Thirty-eight – d

‘All set??’ Srini(name changed), my cousin asked from one of the branches. He was always shirtless and wore shorts that was below knee usually, most of the days in his blue school uniform shorts. Srini was a daredevil nigger guy. He wouldn’t give a damn to if the sun baked or if the thorns pierced through his skin. Once he was bitten by a non poisonous snake while baiting for fishes in a small stream. We all were so fucking scared that he’d die but he was normal. And days after it happened he was acting so proud, he lied to everyone it was a poisonous snake and he still lived despite being bitten. Another time when his fore finger was bleeding after a crab bit it, he ran to his house, not for rescue but to show off. My mom would often tell my brother ‘Don’t you hang out with him’ and so did every mother in the town told her child. Nonetheless, we constantly enjoyed his company amid all the silly quarrels and laughter. Unlike his sisters, he was darkish, one of the many not-so-alluring features inherited from his father. He had spiky hairs and round lips. There was no tree that he couldn’t climb upto. From dwarfish cashew to jamun to the tallest garnecia.
So now, he was on top of the jamun tree, one on the road side of the mound. There were totally three in the mound, that we always went to, that bore the highest number of mouth watering jamuns. And back in our yard, we had two bearing equally the same number.
‘I’m dropping it down!’ we again heard his voice from the top.
Sunil, my brother was sitting on the edge of the mound, just above the road. Just looking around. He was the smallest among us.
The red georgette shawl was held right below the branch Srini was perched on. Two corners of the shawl was held by me while the other two, by my cousin, Srini’s sister Chavi(name changed). And we were squinting up. The jamuns had outperformed the leaves in the tree. There were just too many.
‘Look here! I’m about to leave them free’ he said.
‘Oh fella! Make it fast. Don’t worry, we’ll land it safe’ we replied to him.
My brother was now playing with some fallen twigs, drawing trails on the soil.
Srini had loosened his grip and the big bunch of jamuns fell down. Chavi and I moved back and forth, outstretching our hands in order for the fruits to fall right into the shawl. And once it did, we removed it from there, seperated the fruits from it’s cluster and poured it into the plastic cover we had bought to fill. And then we looked up for the next round of jamun picking.
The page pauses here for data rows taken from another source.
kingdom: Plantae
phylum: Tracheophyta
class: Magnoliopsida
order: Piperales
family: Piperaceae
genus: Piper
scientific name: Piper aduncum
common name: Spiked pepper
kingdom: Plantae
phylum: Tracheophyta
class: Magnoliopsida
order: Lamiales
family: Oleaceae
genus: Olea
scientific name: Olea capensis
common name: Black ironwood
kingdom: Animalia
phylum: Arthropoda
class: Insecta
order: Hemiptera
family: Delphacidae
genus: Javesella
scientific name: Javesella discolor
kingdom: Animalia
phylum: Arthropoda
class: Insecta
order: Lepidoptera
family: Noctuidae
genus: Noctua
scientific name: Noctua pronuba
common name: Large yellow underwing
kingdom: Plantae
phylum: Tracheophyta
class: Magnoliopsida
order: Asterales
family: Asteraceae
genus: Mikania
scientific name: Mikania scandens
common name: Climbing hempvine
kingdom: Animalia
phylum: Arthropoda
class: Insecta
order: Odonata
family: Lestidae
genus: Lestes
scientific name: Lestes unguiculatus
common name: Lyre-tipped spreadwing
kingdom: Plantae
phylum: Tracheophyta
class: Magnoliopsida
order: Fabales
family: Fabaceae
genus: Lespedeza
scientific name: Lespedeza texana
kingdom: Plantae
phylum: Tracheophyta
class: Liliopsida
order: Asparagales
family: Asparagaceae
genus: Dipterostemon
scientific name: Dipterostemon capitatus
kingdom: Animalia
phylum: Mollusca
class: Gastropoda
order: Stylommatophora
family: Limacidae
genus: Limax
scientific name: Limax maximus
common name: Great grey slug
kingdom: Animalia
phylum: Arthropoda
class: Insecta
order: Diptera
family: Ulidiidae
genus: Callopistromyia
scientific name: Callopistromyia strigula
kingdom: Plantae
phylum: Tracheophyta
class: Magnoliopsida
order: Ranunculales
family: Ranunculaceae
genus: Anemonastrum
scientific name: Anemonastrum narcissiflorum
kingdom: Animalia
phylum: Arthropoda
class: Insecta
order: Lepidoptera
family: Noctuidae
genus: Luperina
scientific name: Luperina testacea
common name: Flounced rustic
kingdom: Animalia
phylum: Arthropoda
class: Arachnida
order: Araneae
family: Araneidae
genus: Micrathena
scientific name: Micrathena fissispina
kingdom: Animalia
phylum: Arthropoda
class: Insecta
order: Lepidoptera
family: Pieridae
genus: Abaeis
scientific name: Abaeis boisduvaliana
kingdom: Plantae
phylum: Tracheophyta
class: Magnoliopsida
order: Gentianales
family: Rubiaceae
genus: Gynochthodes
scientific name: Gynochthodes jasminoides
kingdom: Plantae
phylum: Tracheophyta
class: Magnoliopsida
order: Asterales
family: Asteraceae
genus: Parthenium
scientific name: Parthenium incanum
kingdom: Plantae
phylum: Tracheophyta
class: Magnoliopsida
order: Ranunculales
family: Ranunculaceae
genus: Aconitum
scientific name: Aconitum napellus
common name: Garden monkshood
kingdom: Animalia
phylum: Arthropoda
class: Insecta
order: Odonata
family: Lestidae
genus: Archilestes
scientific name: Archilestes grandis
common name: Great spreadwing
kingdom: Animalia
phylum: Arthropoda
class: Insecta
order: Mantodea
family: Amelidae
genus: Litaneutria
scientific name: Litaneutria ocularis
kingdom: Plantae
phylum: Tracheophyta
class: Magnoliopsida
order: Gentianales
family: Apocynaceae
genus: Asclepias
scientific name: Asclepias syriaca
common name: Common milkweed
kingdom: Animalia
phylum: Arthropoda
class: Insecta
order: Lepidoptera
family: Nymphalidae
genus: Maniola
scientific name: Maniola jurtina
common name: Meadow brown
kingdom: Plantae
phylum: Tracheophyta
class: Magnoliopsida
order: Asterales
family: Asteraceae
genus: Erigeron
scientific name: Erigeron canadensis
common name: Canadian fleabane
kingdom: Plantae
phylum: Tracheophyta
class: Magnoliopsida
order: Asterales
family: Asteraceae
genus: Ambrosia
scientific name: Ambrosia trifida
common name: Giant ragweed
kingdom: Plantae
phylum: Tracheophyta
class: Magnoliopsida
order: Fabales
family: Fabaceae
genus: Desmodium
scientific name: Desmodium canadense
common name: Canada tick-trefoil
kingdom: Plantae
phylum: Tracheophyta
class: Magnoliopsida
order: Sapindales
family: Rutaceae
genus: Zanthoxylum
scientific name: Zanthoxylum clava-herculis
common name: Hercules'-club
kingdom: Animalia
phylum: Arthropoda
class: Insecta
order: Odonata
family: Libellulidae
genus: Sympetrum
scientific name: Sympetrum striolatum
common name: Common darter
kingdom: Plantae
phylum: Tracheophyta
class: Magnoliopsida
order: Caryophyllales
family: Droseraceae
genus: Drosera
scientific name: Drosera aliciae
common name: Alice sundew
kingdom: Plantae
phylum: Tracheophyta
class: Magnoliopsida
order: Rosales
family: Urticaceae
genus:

We stood in the middle of the road balancing the shawl and occasionally when we heard the vehicles approaching, we’d move to the roadside, stand and return once they were gone. The jamuns would be so irresistible that we’d try to grab one or two inspite of Srini’s conditions on not to start eating unless and until he got down.
‘Sheethal! I’m climbing down if I catch you eating it one more time’ he’d say. But we were allowed to eat the wounded ones, ones that didn’t make to the soft shawl but hit right into the stone filled road. The elders who’d see us while passing by ‘You kids got a lot there. Enjoy’
Sometimes Muslim kids would stop by while on their way to the mosque in the noon. They’d ask us to lend them some. We’d turn our heads up at Srini in the tree for approval. And after we got his nod, we’d agree on supplying them. They’d remove their white caps, upturn it for us to fill in. And they’d leave saying thank you. The fruits there after would taste even more delicious because we had shared them with the boys, and disappointed because they were less now by sharing.
By the time we’d reach home, our tongues would have turned purple. Inside, mom, uncle’s and aunties of Palthaje, our nearest next house, would be chit chatting. They’d pick from the cover for taste. Later Shrini and I’d take chairs, place the cover brimming with the purple fruit before us and go ahead to divide equally. He’d take half of them to Palthaje, his house and leave the rest for us. This was one of the routines in summer vacation.

Now, decades later all the tress, including jamun and cashew have been cut off by the rubber plantation after the two adjacent mounds were sold to them by Palthaje grandpa. The tree I mentioned in my narration still exists, but doesn’t produce fruits as much as it used to. Maybe because it knows, that even if it did, there wouldn’t be anyone to have it. The children who’d spend their vacation with it have now grown up and moved on, it knows.